> [The records]

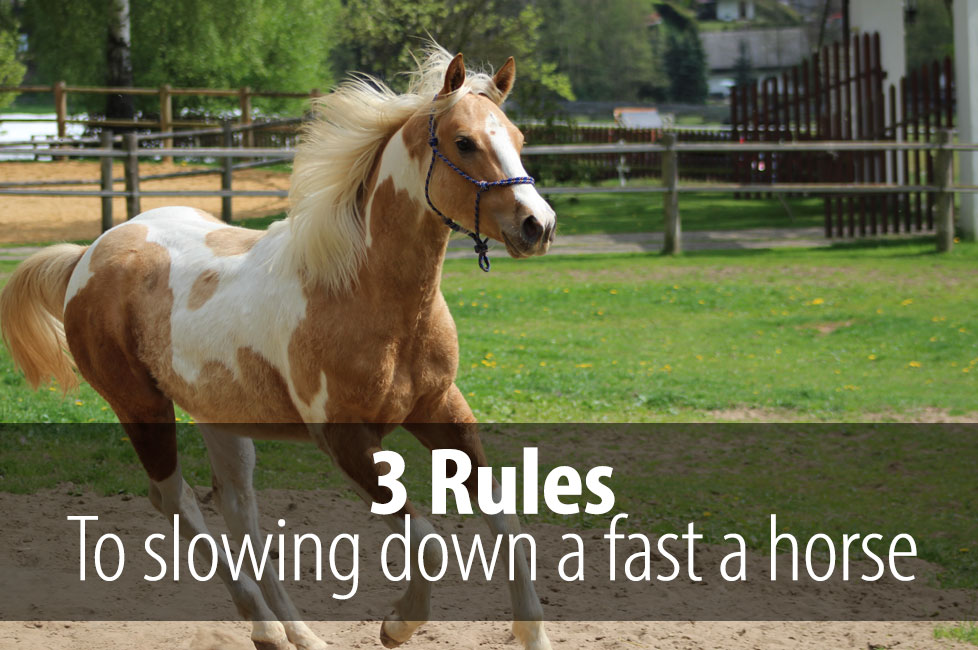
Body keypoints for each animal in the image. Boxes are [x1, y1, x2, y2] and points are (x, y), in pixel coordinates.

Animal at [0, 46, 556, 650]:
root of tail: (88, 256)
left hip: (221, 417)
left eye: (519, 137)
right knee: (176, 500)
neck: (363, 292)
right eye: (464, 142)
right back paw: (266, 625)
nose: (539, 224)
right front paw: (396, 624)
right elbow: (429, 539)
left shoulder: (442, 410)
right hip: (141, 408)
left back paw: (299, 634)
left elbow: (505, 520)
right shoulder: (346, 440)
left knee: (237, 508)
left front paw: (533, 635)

...

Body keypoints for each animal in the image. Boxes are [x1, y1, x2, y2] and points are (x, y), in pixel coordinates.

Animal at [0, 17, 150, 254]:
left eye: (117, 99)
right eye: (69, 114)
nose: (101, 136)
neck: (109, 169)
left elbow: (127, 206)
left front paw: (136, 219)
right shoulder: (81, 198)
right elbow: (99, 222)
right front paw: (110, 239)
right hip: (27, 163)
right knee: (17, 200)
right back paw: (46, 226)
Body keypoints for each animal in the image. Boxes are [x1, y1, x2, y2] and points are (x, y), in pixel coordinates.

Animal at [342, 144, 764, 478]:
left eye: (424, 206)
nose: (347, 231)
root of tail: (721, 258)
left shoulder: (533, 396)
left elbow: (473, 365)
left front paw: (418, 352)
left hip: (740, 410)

> [What you have to do]
Using the entries above, repeat only the lines from the one containing "left hip: (221, 417)" through the one containing "left front paw: (533, 635)", end lines included.

> [Task response]
left hip: (221, 417)
left eye: (519, 137)
right knee: (176, 500)
neck: (363, 292)
right eye: (464, 142)
right back paw: (266, 625)
nose: (539, 224)
right front paw: (396, 624)
right elbow: (429, 539)
left shoulder: (442, 410)
right hip: (141, 408)
left back paw: (299, 634)
left elbow: (505, 520)
right shoulder: (346, 440)
left knee: (237, 508)
left front paw: (533, 635)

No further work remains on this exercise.